DESCRIPTION OF THE TASK
Set out exactly every line of the entries below, starting at the line that holds "Crucero Vilankulo" and stopping after the line that holds "Authentic Risseiche".

====

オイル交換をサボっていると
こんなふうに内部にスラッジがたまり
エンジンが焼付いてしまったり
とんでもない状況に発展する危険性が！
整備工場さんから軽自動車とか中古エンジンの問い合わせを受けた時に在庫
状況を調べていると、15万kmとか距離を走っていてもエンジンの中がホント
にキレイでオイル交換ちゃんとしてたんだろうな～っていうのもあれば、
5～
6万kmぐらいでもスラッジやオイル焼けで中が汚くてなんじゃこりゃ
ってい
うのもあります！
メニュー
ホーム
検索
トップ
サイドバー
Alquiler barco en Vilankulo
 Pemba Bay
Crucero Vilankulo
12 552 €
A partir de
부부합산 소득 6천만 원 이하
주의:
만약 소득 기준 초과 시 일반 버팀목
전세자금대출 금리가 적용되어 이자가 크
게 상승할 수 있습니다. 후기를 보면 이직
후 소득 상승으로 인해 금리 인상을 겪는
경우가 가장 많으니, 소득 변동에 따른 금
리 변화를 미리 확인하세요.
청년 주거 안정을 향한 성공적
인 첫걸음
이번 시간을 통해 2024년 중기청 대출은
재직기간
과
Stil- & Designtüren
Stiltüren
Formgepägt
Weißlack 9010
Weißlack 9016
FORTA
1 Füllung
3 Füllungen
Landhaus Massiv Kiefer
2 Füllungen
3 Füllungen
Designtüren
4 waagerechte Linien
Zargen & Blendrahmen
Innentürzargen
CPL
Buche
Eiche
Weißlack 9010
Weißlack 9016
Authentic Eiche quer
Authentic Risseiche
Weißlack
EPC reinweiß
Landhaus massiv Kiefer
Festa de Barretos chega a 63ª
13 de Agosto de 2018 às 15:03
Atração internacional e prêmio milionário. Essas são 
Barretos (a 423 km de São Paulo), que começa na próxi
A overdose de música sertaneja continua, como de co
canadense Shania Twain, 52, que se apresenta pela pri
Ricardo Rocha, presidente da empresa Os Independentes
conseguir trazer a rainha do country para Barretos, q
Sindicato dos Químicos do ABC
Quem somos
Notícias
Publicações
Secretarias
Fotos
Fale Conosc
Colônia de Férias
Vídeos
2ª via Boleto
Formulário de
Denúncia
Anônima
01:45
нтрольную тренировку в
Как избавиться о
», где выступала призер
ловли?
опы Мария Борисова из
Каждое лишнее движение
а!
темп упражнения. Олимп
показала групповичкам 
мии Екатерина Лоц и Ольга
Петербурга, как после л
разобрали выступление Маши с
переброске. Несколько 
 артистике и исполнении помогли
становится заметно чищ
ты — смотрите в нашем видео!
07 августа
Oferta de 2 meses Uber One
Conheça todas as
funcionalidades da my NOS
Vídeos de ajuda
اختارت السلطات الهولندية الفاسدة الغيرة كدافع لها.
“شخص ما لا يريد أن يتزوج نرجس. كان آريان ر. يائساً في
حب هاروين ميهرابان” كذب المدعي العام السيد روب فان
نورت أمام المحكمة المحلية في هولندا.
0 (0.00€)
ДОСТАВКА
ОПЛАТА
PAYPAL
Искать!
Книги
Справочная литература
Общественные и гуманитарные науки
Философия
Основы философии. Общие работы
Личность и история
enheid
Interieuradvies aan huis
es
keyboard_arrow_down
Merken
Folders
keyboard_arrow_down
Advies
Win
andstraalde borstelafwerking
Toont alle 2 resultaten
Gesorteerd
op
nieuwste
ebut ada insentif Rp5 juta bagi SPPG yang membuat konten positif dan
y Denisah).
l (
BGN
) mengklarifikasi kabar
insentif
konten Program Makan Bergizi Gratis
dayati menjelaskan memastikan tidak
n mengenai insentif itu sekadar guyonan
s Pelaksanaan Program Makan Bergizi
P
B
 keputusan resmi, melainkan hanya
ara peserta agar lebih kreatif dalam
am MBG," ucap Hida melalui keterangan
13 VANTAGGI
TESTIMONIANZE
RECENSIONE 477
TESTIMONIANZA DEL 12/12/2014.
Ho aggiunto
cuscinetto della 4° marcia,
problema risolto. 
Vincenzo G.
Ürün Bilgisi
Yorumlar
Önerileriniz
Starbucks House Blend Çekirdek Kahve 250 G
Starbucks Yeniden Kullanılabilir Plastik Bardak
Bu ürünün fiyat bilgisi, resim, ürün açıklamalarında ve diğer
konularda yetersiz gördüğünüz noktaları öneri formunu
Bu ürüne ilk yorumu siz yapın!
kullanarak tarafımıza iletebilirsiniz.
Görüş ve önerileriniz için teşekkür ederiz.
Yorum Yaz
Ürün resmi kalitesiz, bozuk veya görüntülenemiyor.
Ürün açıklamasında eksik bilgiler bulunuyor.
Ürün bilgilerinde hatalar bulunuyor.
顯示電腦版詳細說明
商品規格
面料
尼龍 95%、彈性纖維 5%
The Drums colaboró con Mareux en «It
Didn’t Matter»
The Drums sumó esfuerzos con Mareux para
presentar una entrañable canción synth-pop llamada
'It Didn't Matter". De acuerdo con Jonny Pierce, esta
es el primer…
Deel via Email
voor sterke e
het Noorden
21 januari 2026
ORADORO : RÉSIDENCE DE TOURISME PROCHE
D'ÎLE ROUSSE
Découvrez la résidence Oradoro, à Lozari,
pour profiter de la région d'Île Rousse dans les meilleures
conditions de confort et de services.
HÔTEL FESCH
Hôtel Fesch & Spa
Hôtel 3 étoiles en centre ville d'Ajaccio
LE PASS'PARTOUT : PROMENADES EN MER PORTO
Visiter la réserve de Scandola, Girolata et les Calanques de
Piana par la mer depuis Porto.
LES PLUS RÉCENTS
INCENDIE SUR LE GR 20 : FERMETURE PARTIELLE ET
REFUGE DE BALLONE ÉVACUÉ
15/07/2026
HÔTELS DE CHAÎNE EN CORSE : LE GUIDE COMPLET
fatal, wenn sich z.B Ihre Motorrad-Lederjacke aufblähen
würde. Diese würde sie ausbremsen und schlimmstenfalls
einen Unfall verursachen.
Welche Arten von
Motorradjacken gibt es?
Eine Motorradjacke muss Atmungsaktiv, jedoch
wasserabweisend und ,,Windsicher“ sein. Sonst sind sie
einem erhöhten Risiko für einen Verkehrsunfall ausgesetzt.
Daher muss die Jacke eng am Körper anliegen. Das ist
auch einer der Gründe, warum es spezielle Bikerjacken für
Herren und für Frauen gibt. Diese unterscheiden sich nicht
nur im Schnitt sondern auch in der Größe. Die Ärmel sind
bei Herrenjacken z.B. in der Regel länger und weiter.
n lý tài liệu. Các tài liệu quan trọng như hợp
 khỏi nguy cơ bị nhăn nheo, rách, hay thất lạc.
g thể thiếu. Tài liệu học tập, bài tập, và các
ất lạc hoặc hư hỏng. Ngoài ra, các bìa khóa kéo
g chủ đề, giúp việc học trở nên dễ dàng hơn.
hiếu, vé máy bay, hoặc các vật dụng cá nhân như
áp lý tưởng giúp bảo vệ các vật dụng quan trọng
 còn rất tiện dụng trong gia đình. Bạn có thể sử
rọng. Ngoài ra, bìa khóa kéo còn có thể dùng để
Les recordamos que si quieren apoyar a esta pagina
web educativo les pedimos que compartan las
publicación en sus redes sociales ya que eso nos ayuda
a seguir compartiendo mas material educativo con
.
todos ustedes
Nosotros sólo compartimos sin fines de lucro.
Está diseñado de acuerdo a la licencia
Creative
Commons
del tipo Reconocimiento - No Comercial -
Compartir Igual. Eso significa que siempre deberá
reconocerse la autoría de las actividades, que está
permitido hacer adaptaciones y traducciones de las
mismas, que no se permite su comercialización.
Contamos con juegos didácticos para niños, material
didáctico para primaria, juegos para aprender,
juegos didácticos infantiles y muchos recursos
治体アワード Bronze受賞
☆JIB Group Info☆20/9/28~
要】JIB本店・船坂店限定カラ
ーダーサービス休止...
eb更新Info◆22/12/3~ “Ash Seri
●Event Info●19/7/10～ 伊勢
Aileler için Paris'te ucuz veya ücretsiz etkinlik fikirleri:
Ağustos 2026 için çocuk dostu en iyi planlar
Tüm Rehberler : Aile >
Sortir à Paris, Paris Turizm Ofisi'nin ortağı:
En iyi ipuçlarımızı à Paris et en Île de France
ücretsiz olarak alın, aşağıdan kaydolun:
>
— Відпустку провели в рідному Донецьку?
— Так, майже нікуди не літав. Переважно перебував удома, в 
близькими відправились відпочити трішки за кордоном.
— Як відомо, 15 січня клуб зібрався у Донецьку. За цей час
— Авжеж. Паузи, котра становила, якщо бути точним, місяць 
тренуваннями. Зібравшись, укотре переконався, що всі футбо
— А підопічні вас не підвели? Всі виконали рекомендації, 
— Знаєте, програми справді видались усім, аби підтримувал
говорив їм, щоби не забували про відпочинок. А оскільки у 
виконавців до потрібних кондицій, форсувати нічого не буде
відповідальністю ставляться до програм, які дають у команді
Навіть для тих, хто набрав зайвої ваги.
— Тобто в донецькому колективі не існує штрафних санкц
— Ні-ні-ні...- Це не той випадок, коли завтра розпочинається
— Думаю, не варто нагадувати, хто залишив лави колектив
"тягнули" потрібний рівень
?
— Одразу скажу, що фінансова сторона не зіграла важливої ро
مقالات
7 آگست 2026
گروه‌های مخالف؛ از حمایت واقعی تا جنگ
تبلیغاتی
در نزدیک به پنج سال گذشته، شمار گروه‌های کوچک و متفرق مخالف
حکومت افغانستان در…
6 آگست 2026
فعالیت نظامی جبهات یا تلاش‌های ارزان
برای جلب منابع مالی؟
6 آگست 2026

====

TASK ANSWER
Crucero Vilankulo
12 552 €
A partir de
부부합산 소득 6천만 원 이하
주의:
만약 소득 기준 초과 시 일반 버팀목
전세자금대출 금리가 적용되어 이자가 크
게 상승할 수 있습니다. 후기를 보면 이직
후 소득 상승으로 인해 금리 인상을 겪는
경우가 가장 많으니, 소득 변동에 따른 금
리 변화를 미리 확인하세요.
청년 주거 안정을 향한 성공적
인 첫걸음
이번 시간을 통해 2024년 중기청 대출은
재직기간
과
Stil- & Designtüren
Stiltüren
Formgepägt
Weißlack 9010
Weißlack 9016
FORTA
1 Füllung
3 Füllungen
Landhaus Massiv Kiefer
2 Füllungen
3 Füllungen
Designtüren
4 waagerechte Linien
Zargen & Blendrahmen
Innentürzargen
CPL
Buche
Eiche
Weißlack 9010
Weißlack 9016
Authentic Eiche quer
Authentic Risseiche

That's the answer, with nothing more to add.